Raiffeisen Bank International AG (RBI), eastern Europe’s third-biggest lender, is sacrificing growth this year to be able to pay shareholders a dividend and avoid selling stock to fill a capital hole found by regulators.
Chief Executive Herbert Stepic said the group would not expand its loan book this year because the bank is focused on filling a 2.1 billion-euro ($2.8 billion) gap determined by the European Banking Authority. Meeting EBA requirements with a share sale is “suboptimal” at current prices, and owners deserve a dividend when Raiffeisen makes profits, he said.
“We don’t see big growth this year because we have to first comply with our EBA goals before we think about starting to grow again,” Stepic told analysts in Vienna. There will be “modest growth if at all,” Stepic said, adding he would only be able to say more “when we know we have the EBA in the kitty.” It will “depend very much on how successful we are in creating capital from different sources,” he said.
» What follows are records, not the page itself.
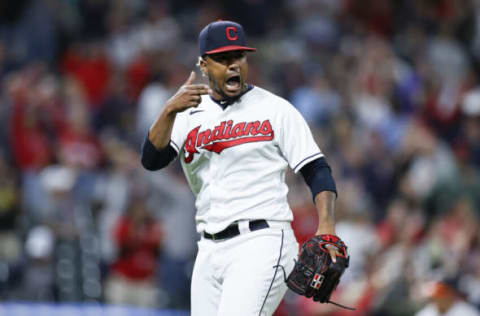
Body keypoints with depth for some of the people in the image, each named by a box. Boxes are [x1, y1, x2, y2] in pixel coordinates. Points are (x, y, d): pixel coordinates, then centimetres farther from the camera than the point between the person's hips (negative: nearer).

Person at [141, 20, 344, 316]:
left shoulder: (275, 109, 2)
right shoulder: (189, 114, 12)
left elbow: (316, 169, -3)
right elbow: (152, 159, -2)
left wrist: (327, 227, -19)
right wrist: (170, 111, -20)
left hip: (262, 245, -5)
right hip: (210, 251, 5)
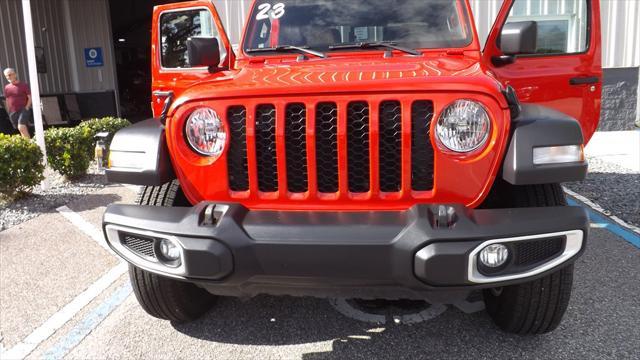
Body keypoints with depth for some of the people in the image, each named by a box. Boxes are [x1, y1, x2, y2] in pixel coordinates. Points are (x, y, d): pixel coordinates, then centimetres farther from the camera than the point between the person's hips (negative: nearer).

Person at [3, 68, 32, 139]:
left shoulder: (23, 85, -3)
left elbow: (30, 97, -4)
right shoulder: (7, 87, 12)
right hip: (13, 112, 5)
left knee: (21, 128, -23)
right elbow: (7, 101, 18)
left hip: (23, 110, -5)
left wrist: (26, 108, -12)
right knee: (23, 130, 9)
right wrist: (9, 112, 11)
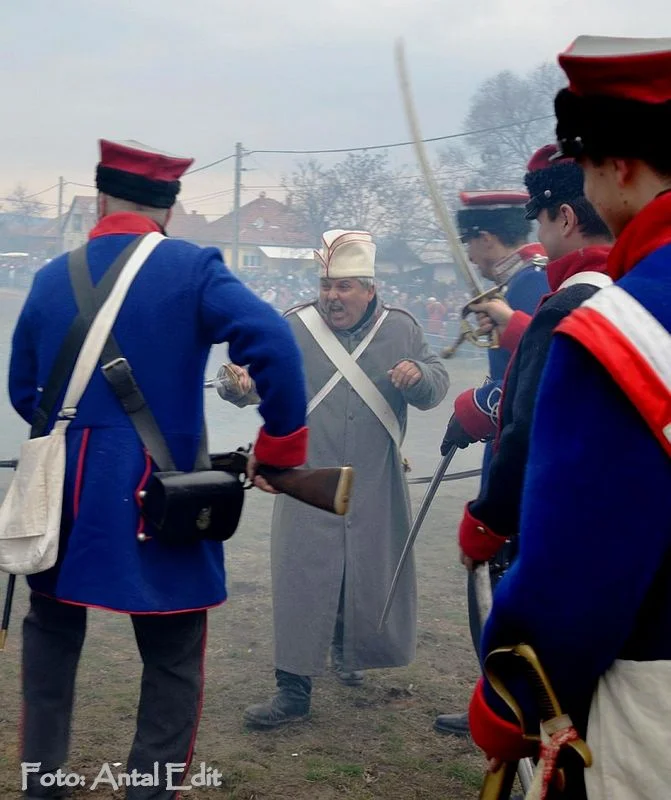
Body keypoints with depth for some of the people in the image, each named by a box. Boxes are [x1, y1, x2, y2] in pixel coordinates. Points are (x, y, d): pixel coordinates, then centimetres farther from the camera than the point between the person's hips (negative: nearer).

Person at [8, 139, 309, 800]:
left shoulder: (51, 278, 7)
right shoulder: (191, 269, -7)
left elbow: (23, 392, 15)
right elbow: (273, 343, -22)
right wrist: (281, 446, -10)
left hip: (63, 495, 4)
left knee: (52, 629, 24)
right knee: (173, 658, 9)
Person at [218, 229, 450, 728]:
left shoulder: (401, 330, 5)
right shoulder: (294, 329, -1)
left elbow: (438, 387, 5)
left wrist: (419, 374, -18)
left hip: (376, 490, 2)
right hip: (308, 486, -2)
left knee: (373, 579, 14)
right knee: (302, 582, -2)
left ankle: (349, 650, 44)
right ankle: (294, 690, 7)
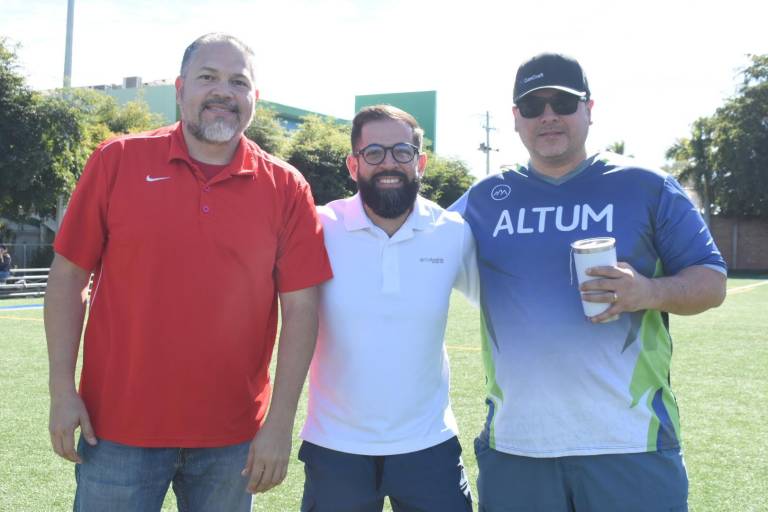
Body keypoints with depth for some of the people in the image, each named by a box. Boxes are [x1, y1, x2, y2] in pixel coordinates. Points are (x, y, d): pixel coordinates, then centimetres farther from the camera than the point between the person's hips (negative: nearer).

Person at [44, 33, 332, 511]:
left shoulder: (285, 188, -3)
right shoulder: (118, 161, -3)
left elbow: (300, 308, -4)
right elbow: (68, 276, 0)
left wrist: (280, 422, -8)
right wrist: (63, 391, -4)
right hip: (117, 428, 0)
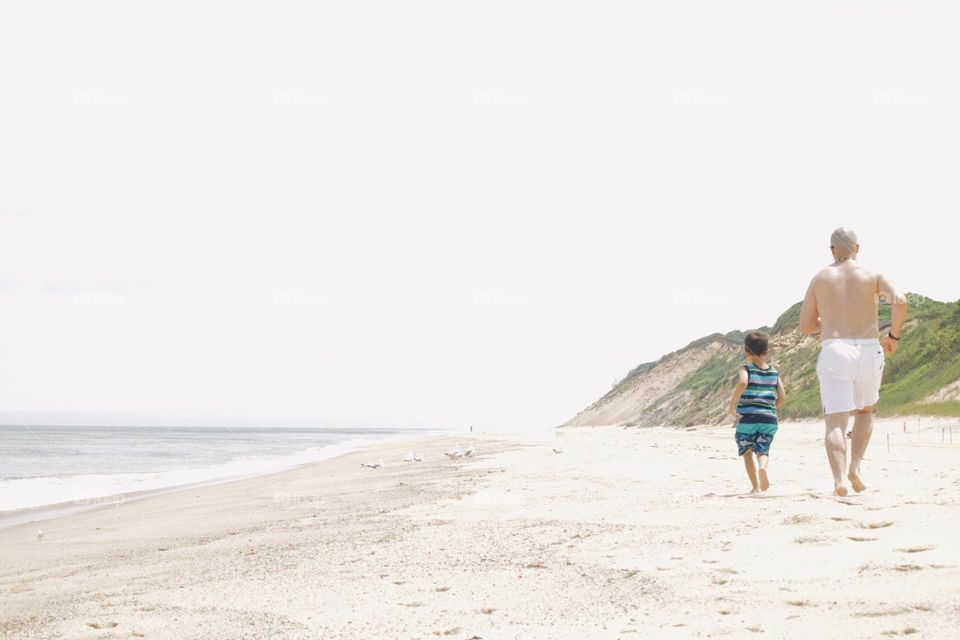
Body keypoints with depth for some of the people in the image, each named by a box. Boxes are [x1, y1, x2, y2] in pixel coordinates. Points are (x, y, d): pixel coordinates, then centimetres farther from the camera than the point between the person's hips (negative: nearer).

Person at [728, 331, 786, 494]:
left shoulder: (747, 369, -3)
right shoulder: (773, 372, 10)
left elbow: (743, 383, -26)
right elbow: (782, 397, 6)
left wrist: (732, 404, -16)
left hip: (747, 417, -3)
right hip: (769, 419, 3)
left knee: (747, 452, 12)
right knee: (762, 450, 9)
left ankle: (756, 486, 1)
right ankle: (763, 466, -27)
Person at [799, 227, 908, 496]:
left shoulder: (820, 279, 10)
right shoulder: (873, 276, 7)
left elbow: (805, 326, 12)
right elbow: (899, 302, -12)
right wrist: (894, 335, 3)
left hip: (833, 352, -1)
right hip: (868, 351, 1)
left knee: (835, 423, -4)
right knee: (865, 411, 25)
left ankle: (840, 479, -25)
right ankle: (855, 467, 6)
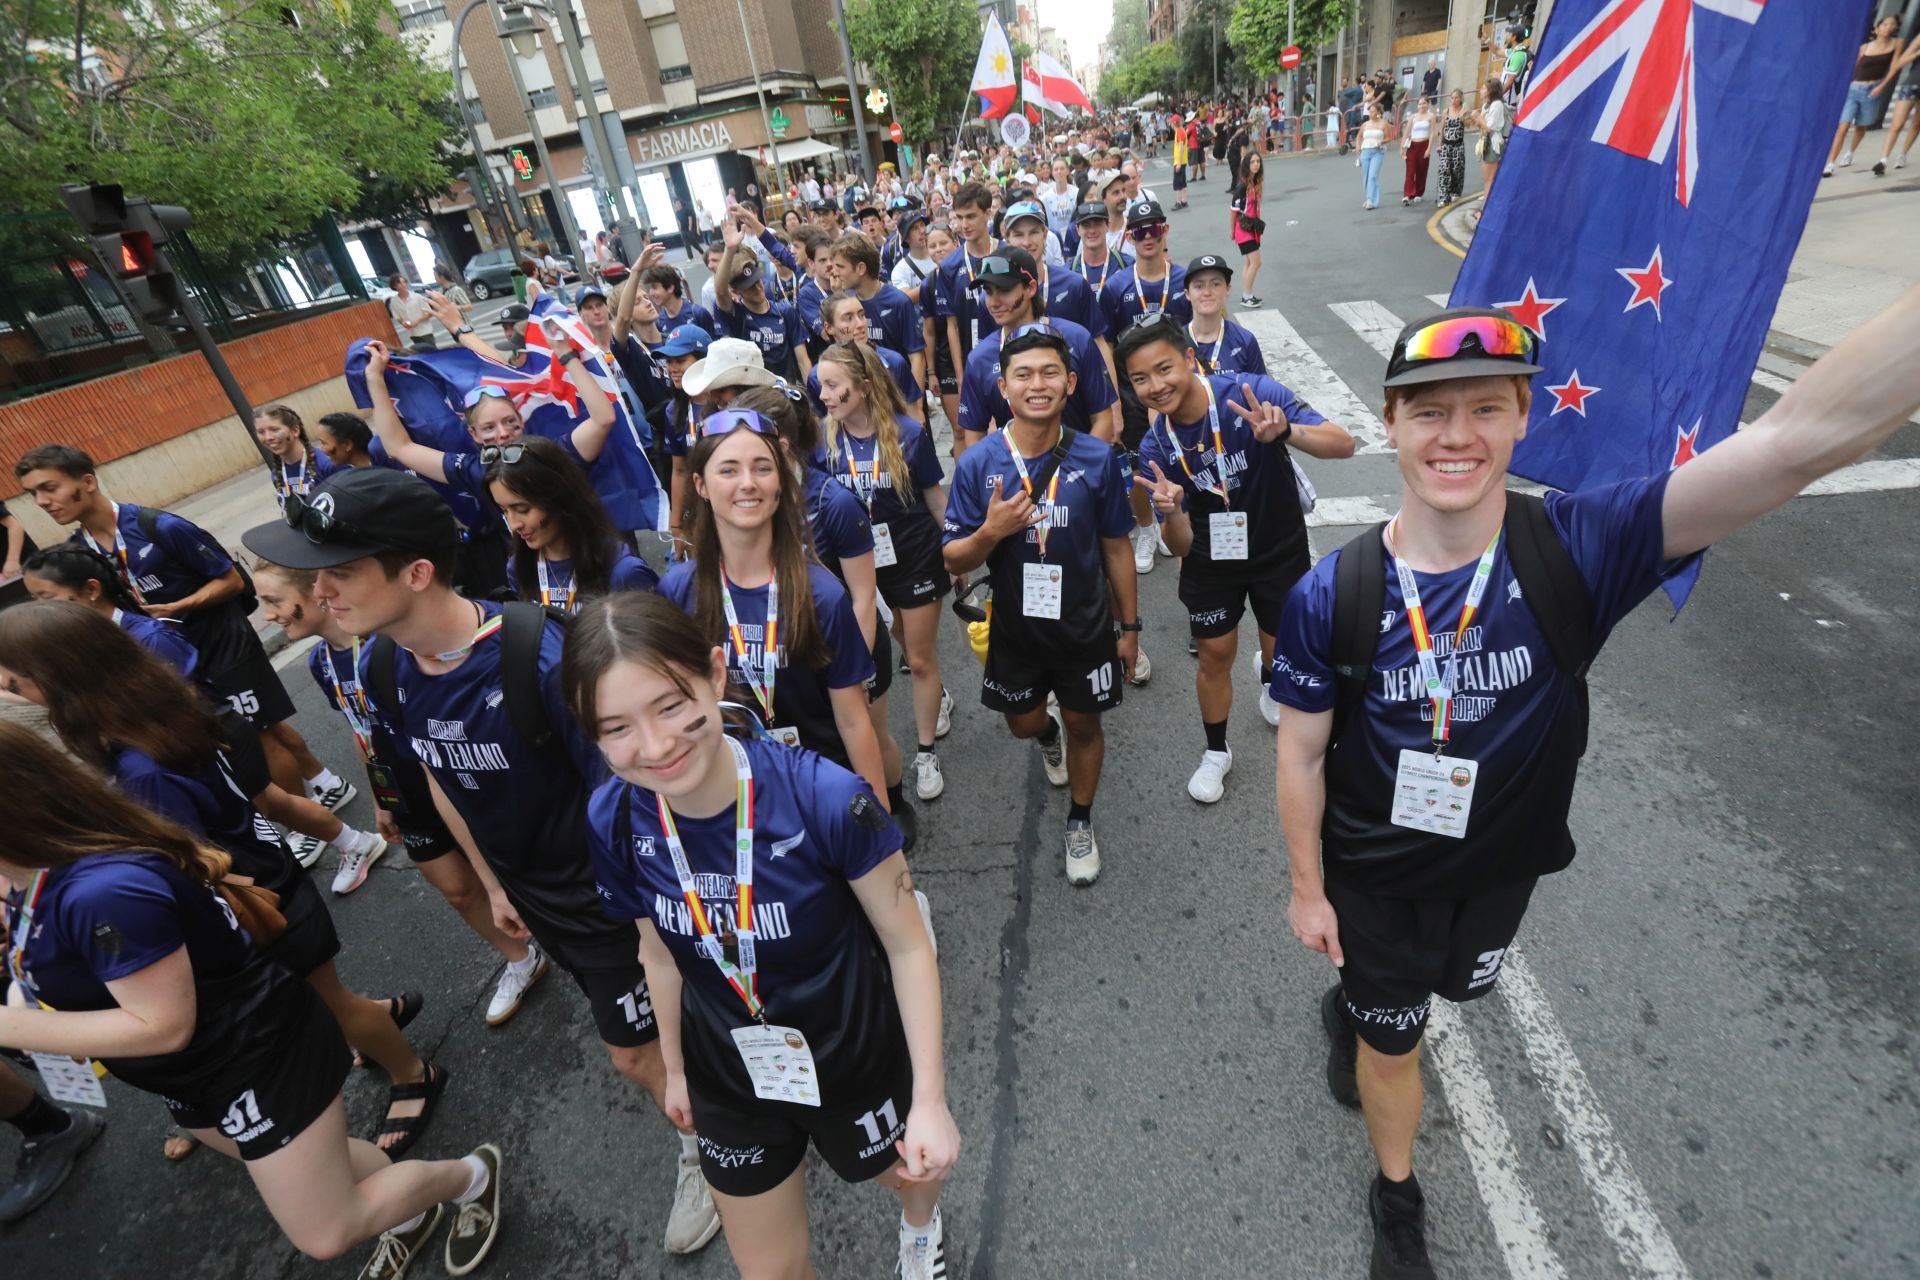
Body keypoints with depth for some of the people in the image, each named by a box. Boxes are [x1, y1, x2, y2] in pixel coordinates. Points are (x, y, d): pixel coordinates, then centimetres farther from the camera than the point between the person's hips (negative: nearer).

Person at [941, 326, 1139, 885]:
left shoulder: (1097, 457, -13)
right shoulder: (977, 464, -14)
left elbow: (1115, 548, -3)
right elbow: (954, 561, -10)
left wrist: (1129, 625, 2)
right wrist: (991, 531, -31)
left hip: (1086, 627, -1)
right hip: (1016, 629, 1)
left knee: (1083, 724, 16)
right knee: (1022, 723, 22)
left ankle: (1080, 823, 41)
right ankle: (1048, 734, 61)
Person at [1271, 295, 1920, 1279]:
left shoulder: (1578, 550, -24)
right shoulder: (1328, 598, -25)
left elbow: (1799, 440, -39)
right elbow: (1301, 755, -14)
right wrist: (1306, 889, -6)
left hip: (1502, 866, 2)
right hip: (1372, 875, -2)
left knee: (1454, 986, 33)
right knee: (1393, 1041, 21)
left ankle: (1351, 1007, 69)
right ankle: (1398, 1199, 52)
The EBA told banks to hold 9 percent of risk-weighted assets as core reserves by the end of June to protect against the fall of euro area government bonds. Raiffeisen and parent Raiffeisen Zentralbank Oesterreich AG (RZBOPA) are trying to meet the goal mostly by lowering assets and risk weightings, and by making existing capital compliant with the EBA’s rules.
UniCredit SpA (UCG), Raiffeisen’s biggest rival in eastern Europe, scrapped its dividend and sold new shares this year to reach EBA requirements. Raiffeisen’s Austrian peer Erste Group Bank AG (EBS) also skipped the dividend.
‘Makes No Sense’
Raiffeisen is proposing to pay out 1.05 euros a share for fiscal 2011, the same amount it paid last year for 2010. The lion’s share of the payout will go to RZB, which owns 78.5 percent of Raiffeisen. The average estimate of 17 analysts surveyed by Bloomberg was 27 cents a share, with all but one estimate at less than 1.05 euros. Net income declined 11 percent to 968 million euros ($1.3 billion) last year.
“The ‘no-growth’ outlook and the dividend are the low points today,” said Daniele Brupbacher, banking analyst at UBS AG in Zurich. “The dividend simply doesn’t make sense for the minority shareholders as long as core capital levels excluding state aid are so low.”
Raiffeisen, which is based in Vienna and operates in Austria and in 15 former communist countries, had 9 percent core Tier 1 capital at the end of last year, up from 7.9 percent three months earlier. Almost a third, or 2.5 billion euros, consists of state aid and of reserves that will be phased out by regulators.
Stepic said the market was “suboptimal” for a share sale, echoing RZB Chairman Christian Konrad, who said last week that a share sale at current prices would mean “giving away” the bank.
Raiffeisen fell 38 cents, or 1.4 percent, in Vienna trading and closed at 25.91 euros a share. That is 29 percent below the bank’s book value of 36.50 euros at the end of last year.
Raiffeisen and RZB addressed 1.9 billion euros of the EBA shortfall by a “capital clean-up” and a reduction of “non- core” activities that reduced capital needs by 1.45 billion euros, said Johann Strobl the chief risk officer of Raiffeisen and RZB, as well as by changes that made 450 million euros of capital EBA-compliant.
Before the end of the EBA deadline in June RZB will also swap some of its non-voting capital into common stock, and make accounting changes. Together that will turn another 800 million euros of reserves into capital the EBA recognizes.
Stepic said a share sale remained an option to raise capital, depending on market developments. Raiffeisen shelved plans for a share sale last year after currency losses pushed its Hungarian unit into a loss and helped send the lender’s stock down by more than 50 percent.
Raiffeisen discussed a possible rights offering and may seek as much as 1 billion euros, people with knowledge of the talks said last month. The lender hasn’t yet decided whether to proceed with the share sale, the people said.
Raiffeisen confirmed preliminary full-year results which were released Feb. 22, more than a month ahead of schedule. Fourth-quarter net income declined 27 percent to 222 million euros, partly due to a writedown on its Ukrainian unit Bank Aval. The profit was helped by valuation gains on Raiffeisen’s own debt, as well as special gains on derivatives.
Stepic said plans were intact to buy EFG Eurobank Ergasias SA (EUROB)’s Polish unit in a deal that will make Poland Raiffeisen’s biggest market. The purchase price of 490 million euros agreed for a 70 percent stake last year was still appropriate and the deal will close in the second quarter, Stepic said.